▶ [Tarea 1]: Determina si cada afirmación concuerda con el pasaje sobre la imitación de Cristo. Responde sí o no y cita exactamente las palabras del pasaje que lo deciden. (a) El hijo aprende a hablar oyendo a su madre. (b) Es San Pedro quien exhorta a tener los mismos sentimientos de Cristo Jesús. (c) Cristo es causa ejemplar de toda santidad únicamente por sus hechos.
┄┄┄┄┄┄
Vivir en constante disponibilidad a las necesidades
ajenas es una forma de imitar a Jesús, quien siendo Dios, no vino a ser servido
sino a servir.
I. Como el discípulo ante el maestro, como el niño
junto a su madre, así ha de estar el cristiano en todas las ocupaciones ante
Cristo. El hijo aprende a hablar oyendo a su madre, esforzándose en copiar sus
palabras; de la misma forma, viendo obrar y actuar a Jesús, aprendemos a
conducirnos como Él.
La vida
cristiana es imitación de la del Maestro, pues Él se encarnó y os dio ejemplo
para que sigáis sus pasos [1]. San Pablo exhortaba a los primeros cristianos a
imitar al Señor con estas otras palabras: Tened los
mismos sentimientos de Cristo Jesús [2]. Él es la causa ejemplar de toda
santidad, es decir, del amor a Dios Padre. Y esto no sólo por sus hechos, sino
por su ser, pues su modo de obrar era la expresión externa de su unión y amor
al Padre.
┄┄┄┄┄┄
▶ [Tarea 2]: Indica cuántas líneas de las entradas contienen la cadena "point". Responde solo con el número.

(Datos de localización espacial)
┄┄┄┄┄┄
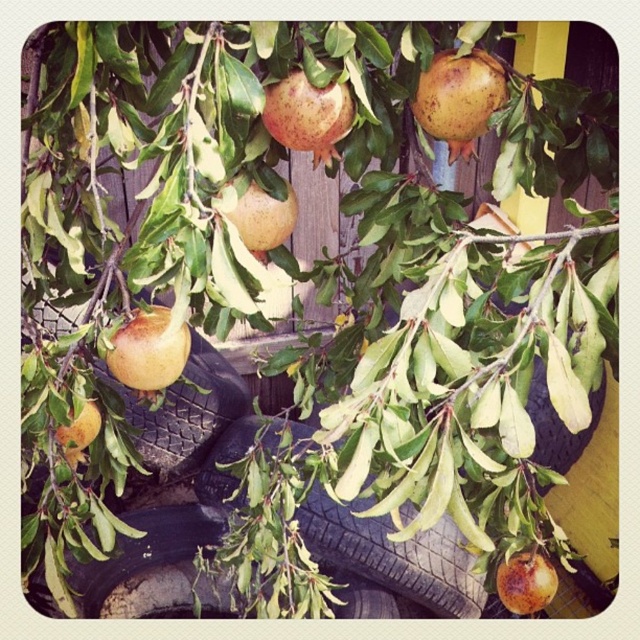
You are a gardener trying to place a small potted plant between the black rubber tire at lower right and the rusty metallic pomegranate at lower right. Based on their heights, which object should the plant be placed closer to in order to ensure stability?

The black rubber tire at lower right has a greater height compared to the rusty metallic pomegranate at lower right. To ensure stability, the potted plant should be placed closer to the black rubber tire at lower right since it provides a higher base.

You are a gardener who needs to place a new plant pot that is 30 inches wide between the black rubber tire at lower right and the rusty metallic pomegranate at lower right. Can the pot fit between them without overlapping either object?

The black rubber tire at lower right and rusty metallic pomegranate at lower right are 32.40 inches apart. Since the pot is 30 inches wide, it can fit between them as the distance is slightly larger than the pot.

You are standing at the base of the pomegranate tree and see the black rubber tire at lower right. If you want to move directly towards the tire, which direction should you walk from the tree?

Since the black rubber tire at lower right is located at point 0.661 on the x and 0.872 on the y, you should walk towards the lower right direction from the tree to reach it.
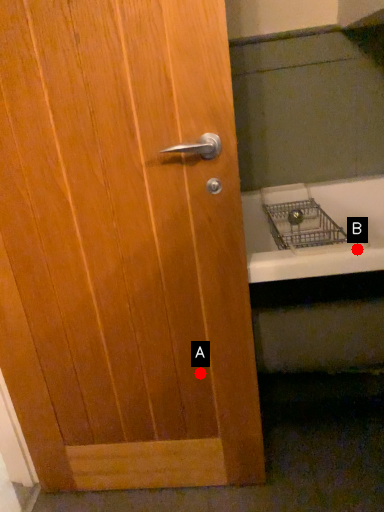
Question: Two points are circled on the image, labeled by A and B beside each circle. Which point is farther from the camera taking this photo?

Choices:
 (A) A is further
 (B) B is further

Answer: (A)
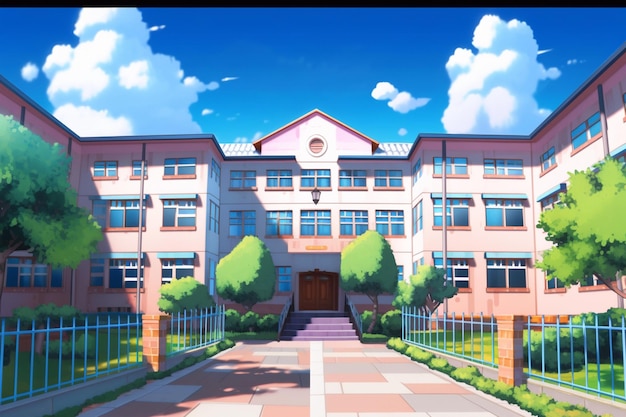
At what (x,y) coordinates should I click in order to perform the action: click on door. Please return your answer as a coordinate pair (x, y). The image size is (626, 417). Looking at the image, I should click on (312, 285).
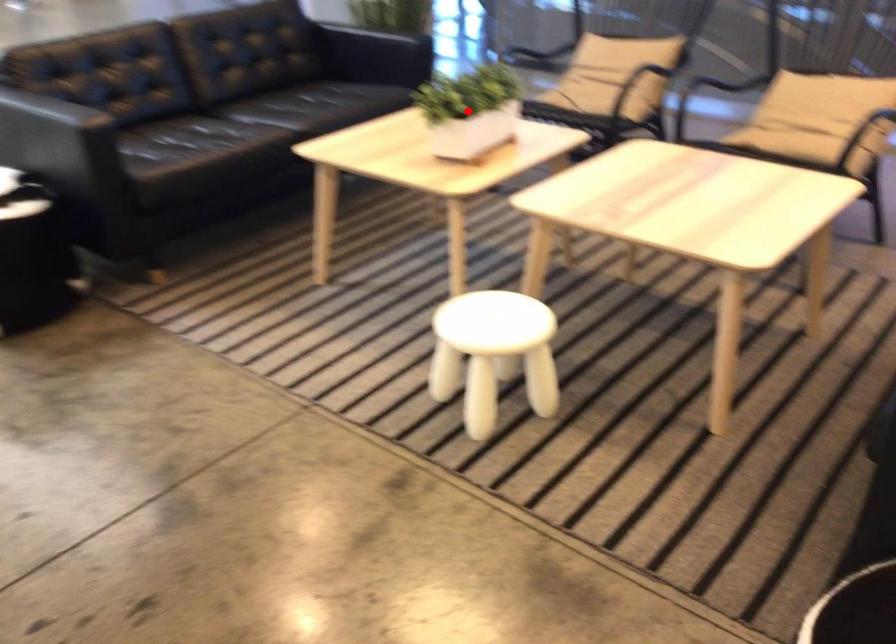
┄┄┄┄┄┄
▶ [Respuesta esperada 1]:
(a) Sí: "El hijo aprende a hablar oyendo a su madre".
(b) No: "San Pablo exhortaba a los primeros cristianos".
(c) No: "no sólo por sus hechos, sino por su ser".

▶ [Respuesta esperada 2]: 2